Brief a:
Format part of the rows below as a numbered list, leaving out blank lines. Begin at the line in the rows that contains "class: Arachnida" and stop after the final line of the rows, including both of those lines.

Orlando Sentinel

Administra­tion hopes to soften impact of shutdown.

- By Evan Halper evan.halper@latimes.com

WASHINGTON — The government shutdown is fast becoming an unwelcome and costly staple of American democracy. After the last prolonged closure delivered a substantia­l hit to the economy and created hardship and frustratio­n for millions, lawmakers vowed never again.

And yet, here we are again.

The Trump administra­tion is scrambling to soften the blow with plans to keep as much of the government open as possible even if Congress fails to pass a measure by Monday morning to fund government agencies. Their blueprints, though, could quickly unravel.

“We are going to manage this shutdown differentl­y,” said Mick Mulvaney, the White House budget director, who accused the previous administra­tion of using the 2013 budget stalemate to score political points, making the repercussi­ons more painful for Americans than necessary.

“We are not going to weaponize it. We are not going to try to hurt people,” he told reporters at the White House.

In a briefing for reporters Friday night, senior administra­tion officials said they could not cite any specific evidence of the Obama administra­tion having held back federal funds to worsen the impact of previous shutdowns.

“We’re not here to litigate the past,” said one of the officials, who spoke to reporters on condition of anonymity.

Information provided:
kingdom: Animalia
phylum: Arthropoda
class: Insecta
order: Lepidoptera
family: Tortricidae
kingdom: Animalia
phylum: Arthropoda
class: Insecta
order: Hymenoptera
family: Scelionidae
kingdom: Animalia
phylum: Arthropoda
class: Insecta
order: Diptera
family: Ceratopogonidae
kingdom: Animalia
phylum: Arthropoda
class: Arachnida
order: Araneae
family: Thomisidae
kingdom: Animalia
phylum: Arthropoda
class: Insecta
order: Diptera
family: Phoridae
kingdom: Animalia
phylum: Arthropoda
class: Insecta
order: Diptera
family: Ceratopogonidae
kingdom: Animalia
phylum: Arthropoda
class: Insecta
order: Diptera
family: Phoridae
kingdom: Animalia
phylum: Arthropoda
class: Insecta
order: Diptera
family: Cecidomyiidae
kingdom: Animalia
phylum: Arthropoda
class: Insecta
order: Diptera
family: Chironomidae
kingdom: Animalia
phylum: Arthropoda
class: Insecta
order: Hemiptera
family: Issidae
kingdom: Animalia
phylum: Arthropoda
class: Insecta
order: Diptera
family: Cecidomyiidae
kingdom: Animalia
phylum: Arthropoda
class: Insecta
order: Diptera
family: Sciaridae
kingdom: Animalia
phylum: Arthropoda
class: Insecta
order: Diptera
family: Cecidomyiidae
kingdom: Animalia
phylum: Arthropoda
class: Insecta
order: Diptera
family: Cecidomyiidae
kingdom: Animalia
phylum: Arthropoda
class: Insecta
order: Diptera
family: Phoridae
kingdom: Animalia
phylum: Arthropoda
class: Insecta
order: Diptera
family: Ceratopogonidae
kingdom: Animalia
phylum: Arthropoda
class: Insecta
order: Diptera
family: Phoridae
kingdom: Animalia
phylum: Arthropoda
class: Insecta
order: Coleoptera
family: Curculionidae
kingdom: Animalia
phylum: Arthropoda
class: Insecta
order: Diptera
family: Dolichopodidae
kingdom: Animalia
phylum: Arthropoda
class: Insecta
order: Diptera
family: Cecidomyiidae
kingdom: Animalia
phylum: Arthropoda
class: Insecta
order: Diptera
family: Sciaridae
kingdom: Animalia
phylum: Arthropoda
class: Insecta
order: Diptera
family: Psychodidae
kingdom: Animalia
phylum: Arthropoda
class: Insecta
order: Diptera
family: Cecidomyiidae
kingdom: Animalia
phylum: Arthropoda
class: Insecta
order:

Brief b:
Reproduce the full news article about the government shutdown above, word for word.

Expected output a:
1. class: Arachnida
2. order: Araneae
3. family: Thomisidae
4. kingdom: Animalia
5. phylum: Arthropoda
6. class: Insecta
7. order: Diptera
8. family: Phoridae
9. kingdom: Animalia
10. phylum: Arthropoda
11. class: Insecta
12. order: Diptera
13. family: Ceratopogonidae
14. kingdom: Animalia
15. phylum: Arthropoda
16. class: Insecta
17. order: Diptera
18. family: Phoridae
19. kingdom: Animalia
20. phylum: Arthropoda
21. class: Insecta
22. order: Diptera
23. family: Cecidomyiidae
24. kingdom: Animalia
25. phylum: Arthropoda
26. class: Insecta
27. order: Diptera
28. family: Chironomidae
29. kingdom: Animalia
30. phylum: Arthropoda
31. class: Insecta
32. order: Hemiptera
33. family: Issidae
34. kingdom: Animalia
35. phylum: Arthropoda
36. class: Insecta
37. order: Diptera
38. family: Cecidomyiidae
39. kingdom: Animalia
40. phylum: Arthropoda
41. class: Insecta
42. order: Diptera
43. family: Sciaridae
44. kingdom: Animalia
45. phylum: Arthropoda
46. class: Insecta
47. order: Diptera
48. family: Cecidomyiidae
49. kingdom: Animalia
50. phylum: Arthropoda
51. class: Insecta
52. order: Diptera
53. family: Cecidomyiidae
54. kingdom: Animalia
55. phylum: Arthropoda
56. class: Insecta
57. order: Diptera
58. family: Phoridae
59. kingdom: Animalia
60. phylum: Arthropoda
61. class: Insecta
62. order: Diptera
63. family: Ceratopogonidae
64. kingdom: Animalia
65. phylum: Arthropoda
66. class: Insecta
67. order: Diptera
68. family: Phoridae
69. kingdom: Animalia
70. phylum: Arthropoda
71. class: Insecta
72. order: Coleoptera
73. family: Curculionidae
74. kingdom: Animalia
75. phylum: Arthropoda
76. class: Insecta
77. order: Diptera
78. family: Dolichopodidae
79. kingdom: Animalia
80. phylum: Arthropoda
81. class: Insecta
82. order: Diptera
83. family: Cecidomyiidae
84. kingdom: Animalia
85. phylum: Arthropoda
86. class: Insecta
87. order: Diptera
88. family: Sciaridae
89. kingdom: Animalia
90. phylum: Arthropoda
91. class: Insecta
92. order: Diptera
93. family: Psychodidae
94. kingdom: Animalia
95. phylum: Arthropoda
96. class: Insecta
97. order: Diptera
98. family: Cecidomyiidae
99. kingdom: Animalia
100. phylum: Arthropoda
101. class: Insecta
102. order:

Expected output b:
Orlando Sentinel

Administra­tion hopes to soften impact of shutdown.

- By Evan Halper evan.halper@latimes.com

WASHINGTON — The government shutdown is fast becoming an unwelcome and costly staple of American democracy. After the last prolonged closure delivered a substantia­l hit to the economy and created hardship and frustratio­n for millions, lawmakers vowed never again.

And yet, here we are again.

The Trump administra­tion is scrambling to soften the blow with plans to keep as much of the government open as possible even if Congress fails to pass a measure by Monday morning to fund government agencies. Their blueprints, though, could quickly unravel.

“We are going to manage this shutdown differentl­y,” said Mick Mulvaney, the White House budget director, who accused the previous administra­tion of using the 2013 budget stalemate to score political points, making the repercussi­ons more painful for Americans than necessary.

“We are not going to weaponize it. We are not going to try to hurt people,” he told reporters at the White House.

In a briefing for reporters Friday night, senior administra­tion officials said they could not cite any specific evidence of the Obama administra­tion having held back federal funds to worsen the impact of previous shutdowns.

“We’re not here to litigate the past,” said one of the officials, who spoke to reporters on condition of anonymity.